◆ **Collected data**:
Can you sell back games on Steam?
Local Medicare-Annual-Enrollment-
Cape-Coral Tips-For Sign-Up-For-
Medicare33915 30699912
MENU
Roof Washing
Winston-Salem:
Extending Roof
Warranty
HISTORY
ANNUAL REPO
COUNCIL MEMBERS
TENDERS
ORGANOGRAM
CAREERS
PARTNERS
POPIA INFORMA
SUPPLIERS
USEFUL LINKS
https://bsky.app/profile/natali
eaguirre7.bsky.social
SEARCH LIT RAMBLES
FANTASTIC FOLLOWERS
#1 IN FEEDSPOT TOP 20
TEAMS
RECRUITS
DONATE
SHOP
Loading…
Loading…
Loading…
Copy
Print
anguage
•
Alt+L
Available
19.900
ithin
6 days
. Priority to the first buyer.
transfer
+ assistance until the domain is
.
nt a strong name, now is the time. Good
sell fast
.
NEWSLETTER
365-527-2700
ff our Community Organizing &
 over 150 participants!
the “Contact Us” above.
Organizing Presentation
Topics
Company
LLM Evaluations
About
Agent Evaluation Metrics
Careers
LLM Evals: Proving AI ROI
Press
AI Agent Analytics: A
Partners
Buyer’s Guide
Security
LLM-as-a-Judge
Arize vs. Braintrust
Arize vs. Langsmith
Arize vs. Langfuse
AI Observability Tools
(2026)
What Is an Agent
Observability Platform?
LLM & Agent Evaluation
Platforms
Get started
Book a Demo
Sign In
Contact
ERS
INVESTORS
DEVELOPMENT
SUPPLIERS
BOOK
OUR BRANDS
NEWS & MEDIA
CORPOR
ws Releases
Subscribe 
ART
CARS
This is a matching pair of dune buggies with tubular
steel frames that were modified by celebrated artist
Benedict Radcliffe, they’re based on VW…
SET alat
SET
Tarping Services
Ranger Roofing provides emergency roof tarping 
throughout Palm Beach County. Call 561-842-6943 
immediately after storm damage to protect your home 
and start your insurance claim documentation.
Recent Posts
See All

◆ **WHAT IS NEEDED**:
Repeat verbatim the opening run of entries, ending with the line that contains "SEARCH LIT RAMBLES".

◆ **SOLUTION**:
Can you sell back games on Steam?
Local Medicare-Annual-Enrollment-
Cape-Coral Tips-For Sign-Up-For-
Medicare33915 30699912
MENU
Roof Washing
Winston-Salem:
Extending Roof
Warranty
HISTORY
ANNUAL REPO
COUNCIL MEMBERS
TENDERS
ORGANOGRAM
CAREERS
PARTNERS
POPIA INFORMA
SUPPLIERS
USEFUL LINKS
https://bsky.app/profile/natali
eaguirre7.bsky.social
SEARCH LIT RAMBLES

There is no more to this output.